La grippe aviaire, qui a déjà provoqué plusieurs dizaines de décès en Asie du Sud-Est, se rapproche de l’Europe. Elle a été décelée en Russie et au Kazakhstan, notamment sous sa forme transmissible à l’homme. A la veille des migrations d’oiseaux sauvages venus de Russie et d’Asie, les pays riverains veulent se protéger. Profondément traumatisés par l’épidémie de 2003 qui avait entraîné l’abattage de 25 millions de volailles, les Pays-Bas ont décidé de faire enfermer toutes leurs volailles depuis le 22 août.

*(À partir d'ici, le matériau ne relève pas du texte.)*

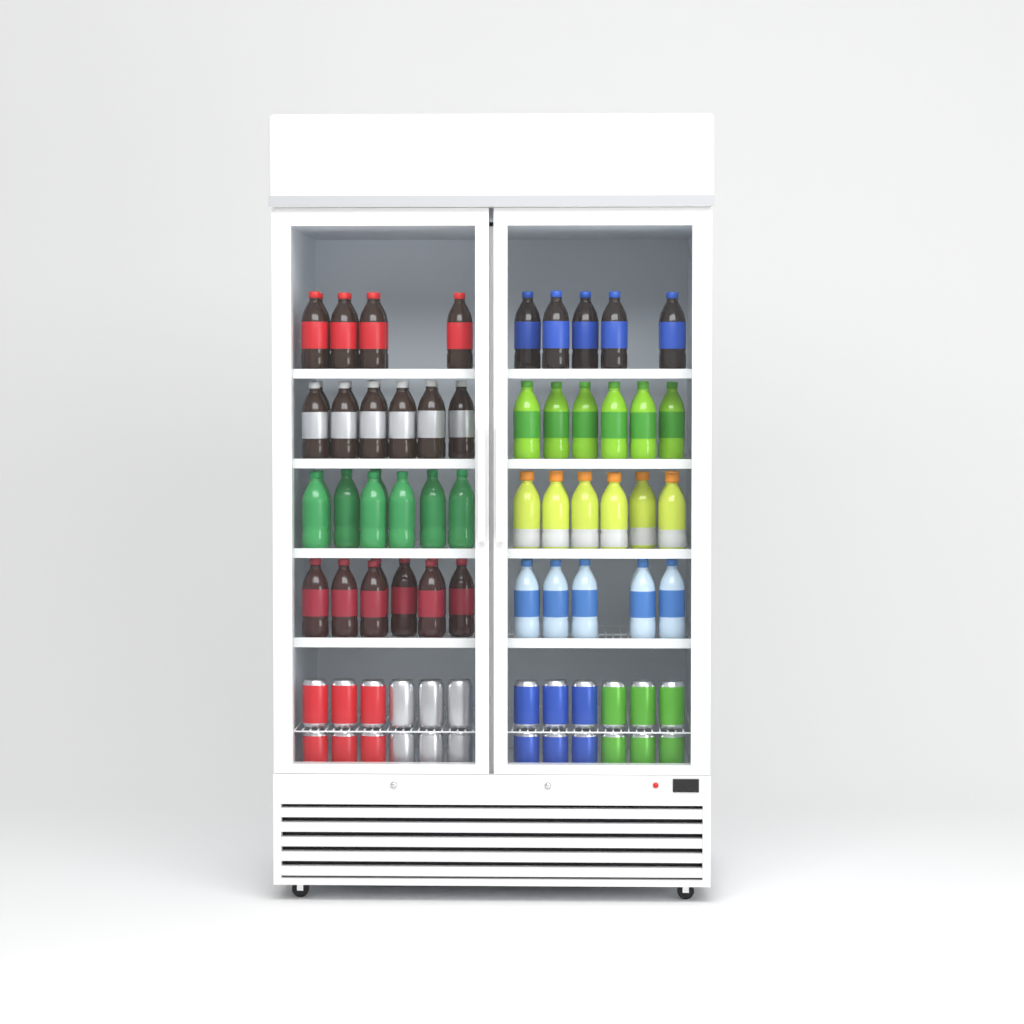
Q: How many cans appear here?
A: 24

Mais la Commission européenne se veut rassurante et n’entend pas « céder à l’alarmisme ». Un porte-parole indiquait que « les risques d’expansion à l’Union européenne étaient faibles ». Tandis que les experts vétérinaires de l’UE se réunissaient le 25 août autour de cette question, le président Jacques Chirac demandait au gouvernement « d’appliquer pleinement le principe de précaution », afin que chaque Français « soit protégé ou puisse être soigné en cas d’apparition de la maladie ». Dans le même temps, le gouvernement français jugeait le risque de contamination aux élevages français « faible ». De son côté, l’Agence française de sécurité sanitaire des aliments (Afssa) estimait le 25 août que les risques de contamination étaient faibles pour les poulets et modérés pour les canards. La vaccination de ces derniers peut par ailleurs être envisagée, selon elle.

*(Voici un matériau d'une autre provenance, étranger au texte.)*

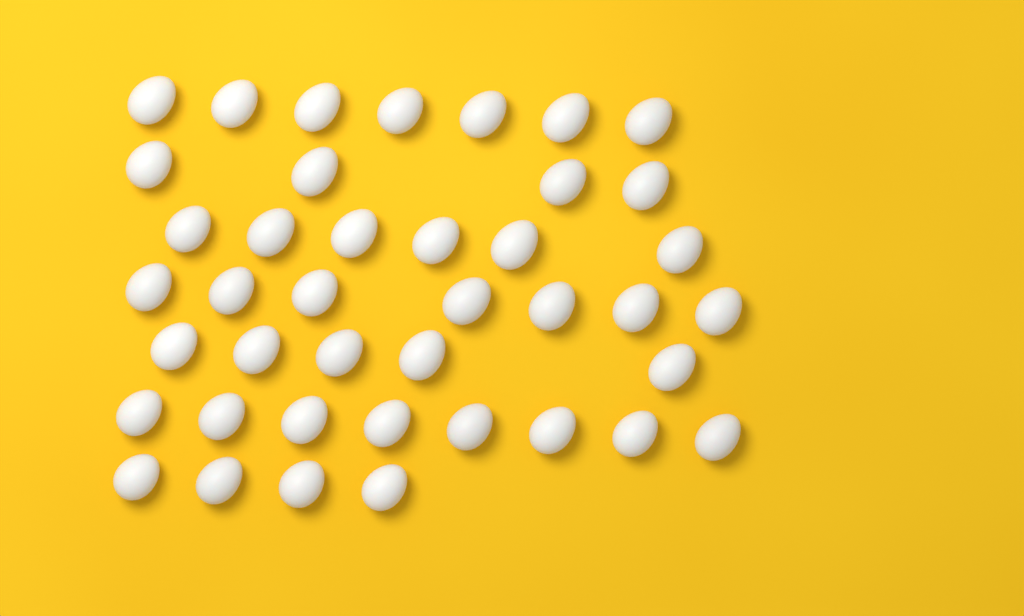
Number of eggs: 41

Il ne faut pas la prendre à la légère ! Après avoir provoqué des dizaines de morts chez les humains et provoqué une hécatombe chez les volailles en Asie du Sud-Est, la grippe aviaire est maintenant présente en Russie c’est-à-dire aux portes de l’Europe. Fin juillet, les autorités russes admettaient la présence sur leur territoire du virus H5N1, la variété transmissible à l’homme. Aussitôt, l’abattage de toutes les volailles de 13 localités frappées en Sibérie était décidé. Transporté par des oiseaux migrateurs, le virus s’est répandu depuis l’Altaï, Omsk, Tioumen et Kourgan, en Sibérie, pour gagner Tcheliabinsk et la Kalmoukie (sud de la Russie, au bord de la mer Caspienne). Avec la Kalmoukie, c’était la première fois que le virus se propageait à la partie européenne de la Russie, séparée de la Sibérie par la chaîne de l’Oural. Toutefois, le 24 août, les autorités sanitaires russes faisaient état d’un reflux du virus.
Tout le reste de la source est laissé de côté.